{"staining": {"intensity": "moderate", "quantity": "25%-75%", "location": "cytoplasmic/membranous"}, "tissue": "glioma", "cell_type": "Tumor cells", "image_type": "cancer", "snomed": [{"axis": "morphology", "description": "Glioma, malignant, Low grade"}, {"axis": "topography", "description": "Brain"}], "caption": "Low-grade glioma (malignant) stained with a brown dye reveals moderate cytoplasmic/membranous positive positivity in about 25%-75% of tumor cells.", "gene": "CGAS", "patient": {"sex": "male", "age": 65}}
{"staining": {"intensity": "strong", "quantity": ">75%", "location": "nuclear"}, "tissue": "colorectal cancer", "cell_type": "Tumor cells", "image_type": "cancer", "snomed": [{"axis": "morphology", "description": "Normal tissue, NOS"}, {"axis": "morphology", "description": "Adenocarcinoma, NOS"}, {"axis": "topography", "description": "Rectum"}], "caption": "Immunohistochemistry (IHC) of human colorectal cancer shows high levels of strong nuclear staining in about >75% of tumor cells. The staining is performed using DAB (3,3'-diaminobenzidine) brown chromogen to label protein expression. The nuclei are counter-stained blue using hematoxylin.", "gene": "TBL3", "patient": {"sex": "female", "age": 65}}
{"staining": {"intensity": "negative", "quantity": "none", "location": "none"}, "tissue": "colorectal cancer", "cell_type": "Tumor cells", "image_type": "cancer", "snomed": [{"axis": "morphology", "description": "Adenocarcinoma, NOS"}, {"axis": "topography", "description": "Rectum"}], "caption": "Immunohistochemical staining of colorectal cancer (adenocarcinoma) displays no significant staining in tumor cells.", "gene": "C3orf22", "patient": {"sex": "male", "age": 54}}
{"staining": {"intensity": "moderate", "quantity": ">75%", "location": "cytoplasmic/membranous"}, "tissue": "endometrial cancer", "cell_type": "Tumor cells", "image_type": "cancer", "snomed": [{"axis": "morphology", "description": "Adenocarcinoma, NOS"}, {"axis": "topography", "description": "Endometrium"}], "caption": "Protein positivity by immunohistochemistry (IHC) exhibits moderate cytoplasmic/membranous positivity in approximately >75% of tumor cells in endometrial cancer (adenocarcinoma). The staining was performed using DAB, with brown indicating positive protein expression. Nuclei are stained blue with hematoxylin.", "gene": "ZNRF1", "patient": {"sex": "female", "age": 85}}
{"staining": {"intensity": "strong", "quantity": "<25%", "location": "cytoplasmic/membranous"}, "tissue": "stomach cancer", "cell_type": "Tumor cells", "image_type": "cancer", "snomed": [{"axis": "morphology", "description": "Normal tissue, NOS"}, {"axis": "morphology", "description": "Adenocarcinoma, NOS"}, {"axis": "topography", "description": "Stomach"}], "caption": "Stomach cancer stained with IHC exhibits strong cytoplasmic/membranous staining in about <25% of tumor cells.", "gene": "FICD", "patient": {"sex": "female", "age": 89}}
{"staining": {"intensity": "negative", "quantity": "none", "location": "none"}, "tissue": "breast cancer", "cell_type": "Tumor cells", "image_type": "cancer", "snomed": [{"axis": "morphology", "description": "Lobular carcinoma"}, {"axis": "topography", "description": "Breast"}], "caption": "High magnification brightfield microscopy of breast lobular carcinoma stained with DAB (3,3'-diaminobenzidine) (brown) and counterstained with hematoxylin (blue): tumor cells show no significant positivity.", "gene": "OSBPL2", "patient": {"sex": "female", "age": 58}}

+++

* **Task description**:
From the material above, set down exactly the lines starting at the one with "staining of colorectal" and ending at the one with "cancer stained with", end lines included.

* **Your response**:
{"staining": {"intensity": "negative", "quantity": "none", "location": "none"}, "tissue": "colorectal cancer", "cell_type": "Tumor cells", "image_type": "cancer", "snomed": [{"axis": "morphology", "description": "Adenocarcinoma, NOS"}, {"axis": "topography", "description": "Rectum"}], "caption": "Immunohistochemical staining of colorectal cancer (adenocarcinoma) displays no significant staining in tumor cells.", "gene": "C3orf22", "patient": {"sex": "male", "age": 54}}
{"staining": {"intensity": "moderate", "quantity": ">75%", "location": "cytoplasmic/membranous"}, "tissue": "endometrial cancer", "cell_type": "Tumor cells", "image_type": "cancer", "snomed": [{"axis": "morphology", "description": "Adenocarcinoma, NOS"}, {"axis": "topography", "description": "Endometrium"}], "caption": "Protein positivity by immunohistochemistry (IHC) exhibits moderate cytoplasmic/membranous positivity in approximately >75% of tumor cells in endometrial cancer (adenocarcinoma). The staining was performed using DAB, with brown indicating positive protein expression. Nuclei are stained blue with hematoxylin.", "gene": "ZNRF1", "patient": {"sex": "female", "age": 85}}
{"staining": {"intensity": "strong", "quantity": "<25%", "location": "cytoplasmic/membranous"}, "tissue": "stomach cancer", "cell_type": "Tumor cells", "image_type": "cancer", "snomed": [{"axis": "morphology", "description": "Normal tissue, NOS"}, {"axis": "morphology", "description": "Adenocarcinoma, NOS"}, {"axis": "topography", "description": "Stomach"}], "caption": "Stomach cancer stained with IHC exhibits strong cytoplasmic/membranous staining in about <25% of tumor cells.", "gene": "FICD", "patient": {"sex": "female", "age": 89}}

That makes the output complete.